Question

In: Finance

A project requires an initial investment of $320,000 depreciated straight-line to $0 in 24 years. The...

A project requires an initial investment of $320,000 depreciated straight-line to $0 in 24 years. The investment is expected to generate annual sales of $90,000 with annual costs of $45,000 for 30 years. Assume a tax rate of 30% and a discount rate of 20%. What is the NPV of the project?

Solutions

Expert Solution

Sol :

Given,

Initail investment = -$320,000

Tax rate = 30%

Discount rate -= 20%

Annual sales = $90,000

Annual cost = $45,000 for 30 years

Year 0 cash flow

Initial investment = -$320000

Present value is same in year 0

Year 1-24 years

Depreciation tax benefit

(320000/24)*30% = 4000

Number of years (n) = 24

Discount rate = 20%

Present value of Annuity will be used to calculate PV of Depreciation tax benefit. Tax benefit is cash inflow.
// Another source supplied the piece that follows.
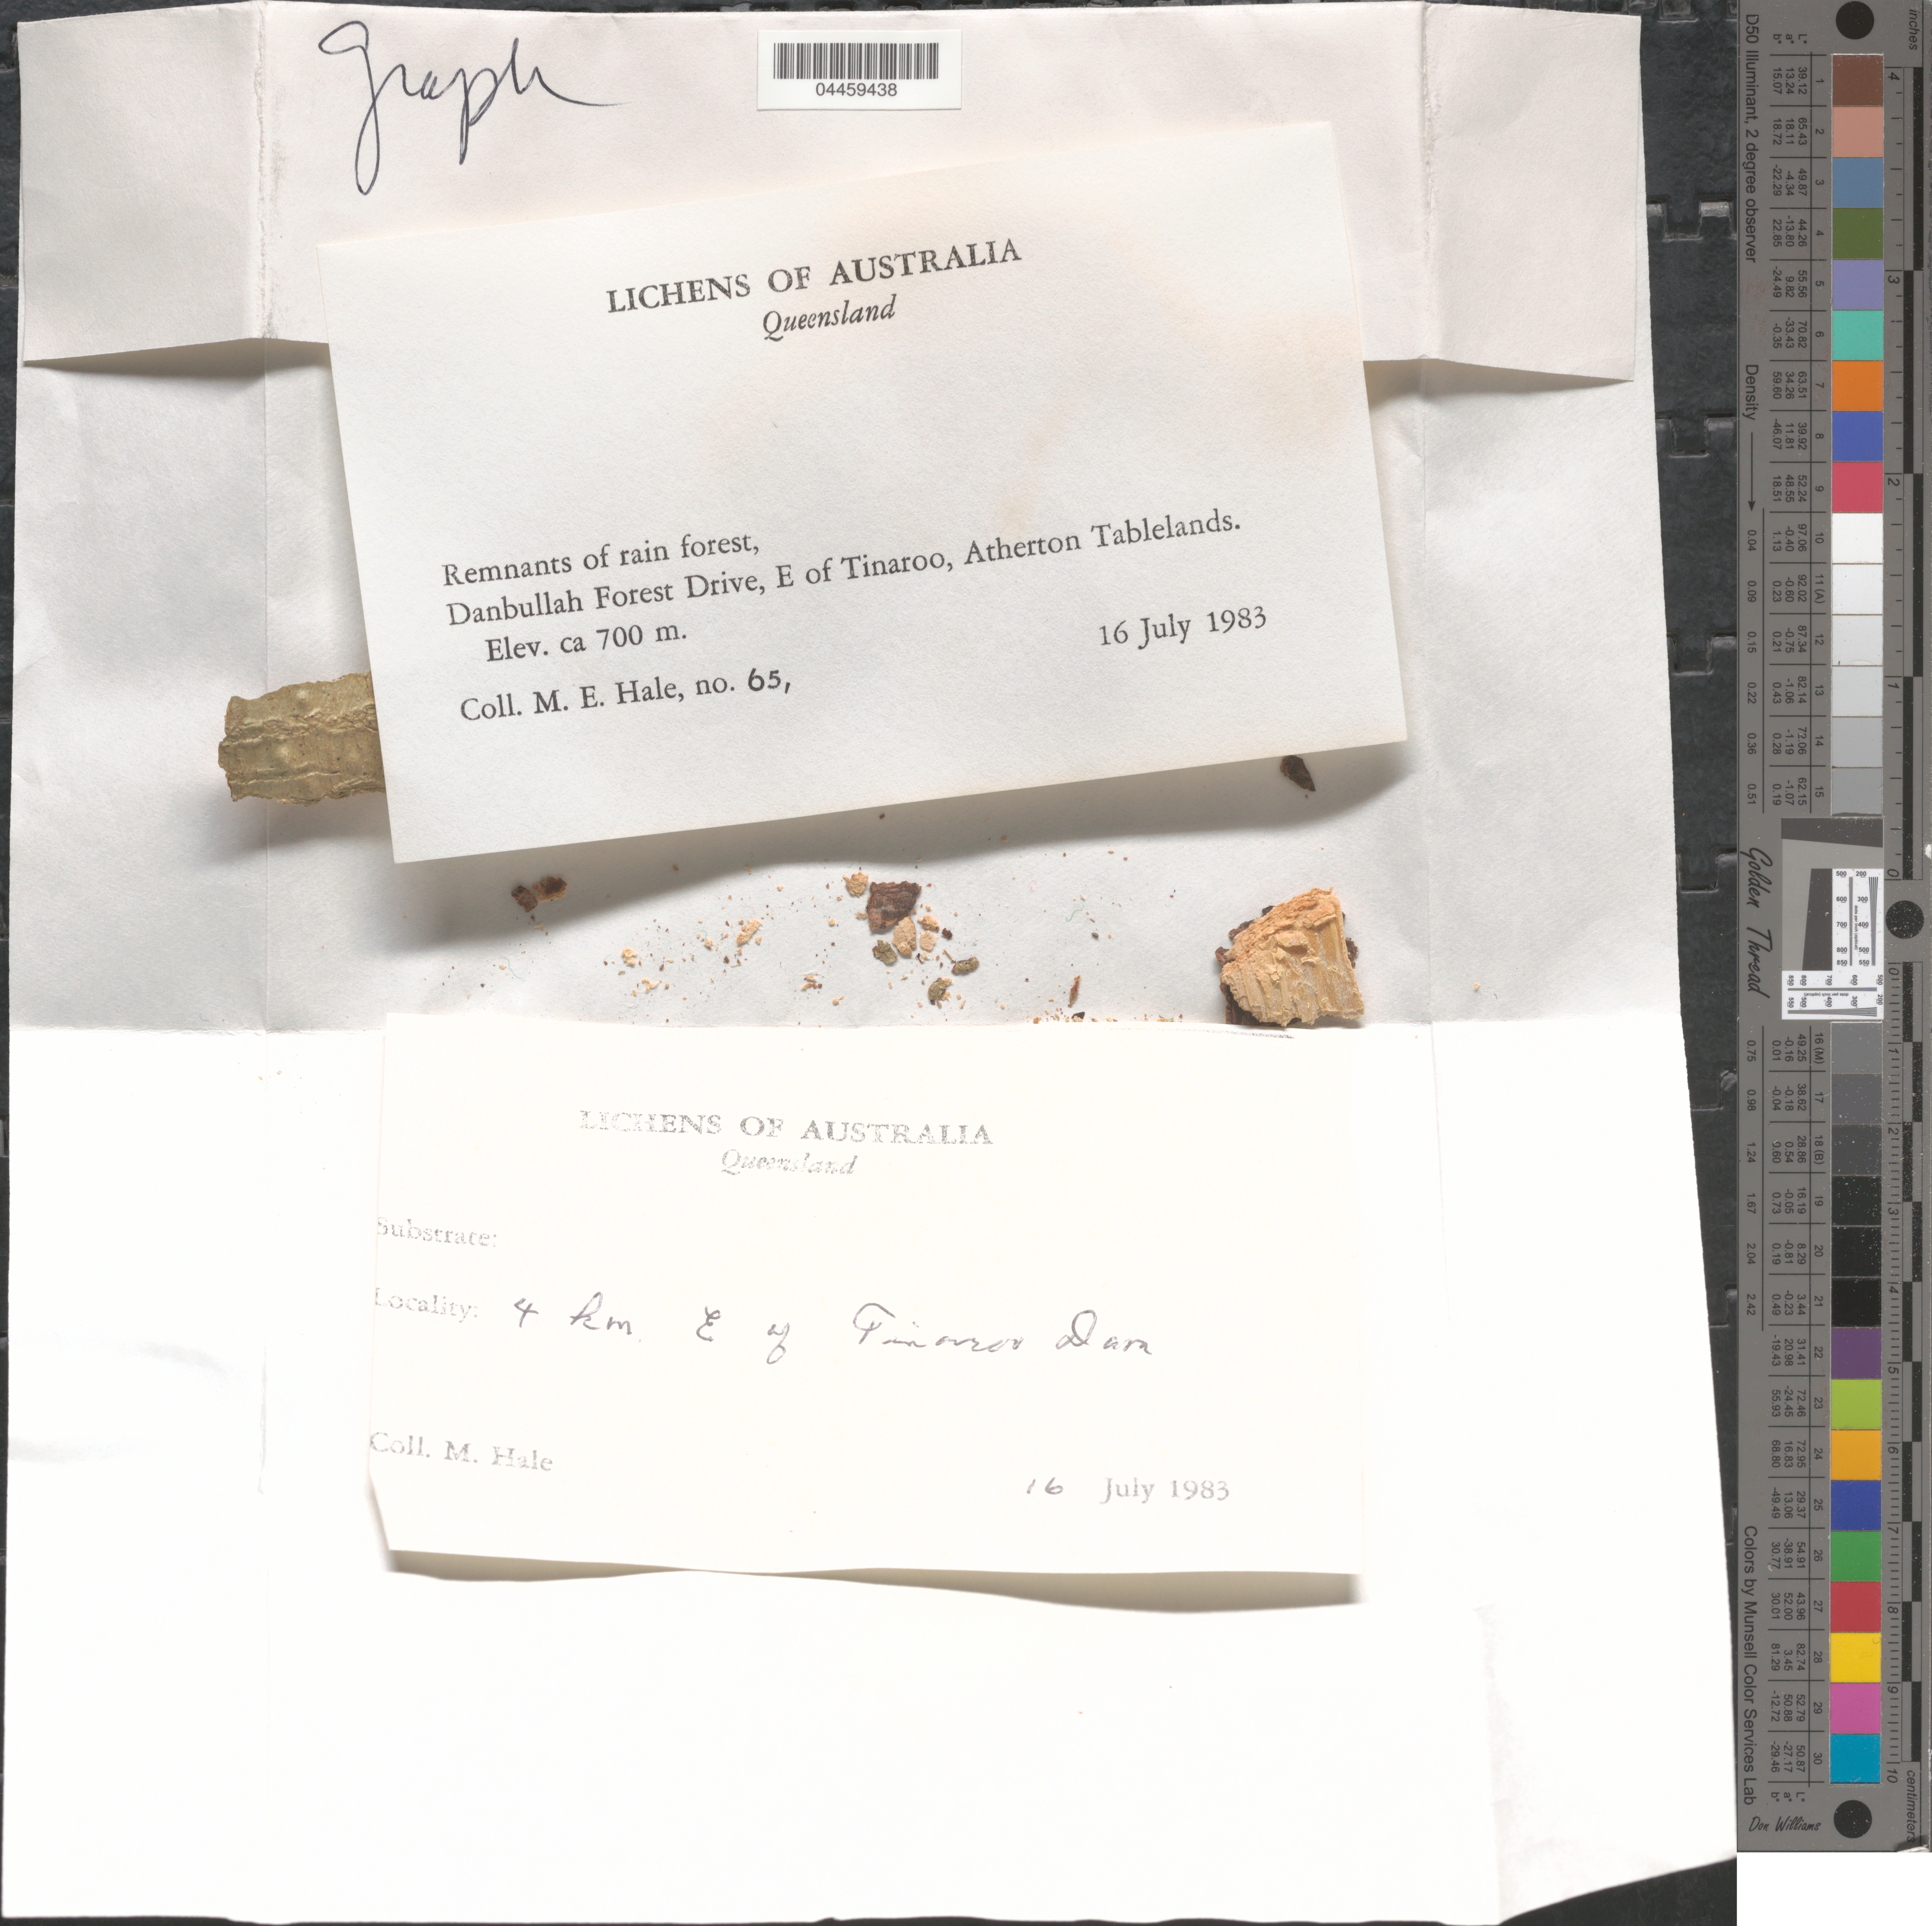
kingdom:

Present value of Annual Cash inflows = Annual amount x (1-(1/(1+r)^n) / r

Present value of Annual Cash inflows = 4000 x (1-(1/(1+20%)^24))/20%

Present value of Annual Cash inflows = 19748.4177

Year 1-30 years

Operating profit excluding Depreciation = 90000-45000 = 45000

Cash flow after tax = 45000 x (1-30%) =31500

Number of years (n) = 30

Discount rate = 20%

Present value of Annuity will be used to calculate PV of cash flows. Tax benefit is cash inflow.

Present value of Annual Cash inflows = Annual amount x (1-(1/(1+r)^n) / r

Present value of Annual Cash inflows = 31500 x (1-(1/(1+20%)^30))/20%

Present value of Annual Cash inflows = 156836.4966

NPV = Sum of all of cash flows present values.

NPV = (-320000 + 156836.4966 + 19748.4177)

NPV = -143415.0857

NPV of the project is -143415.09, therefore the project should not be accepted.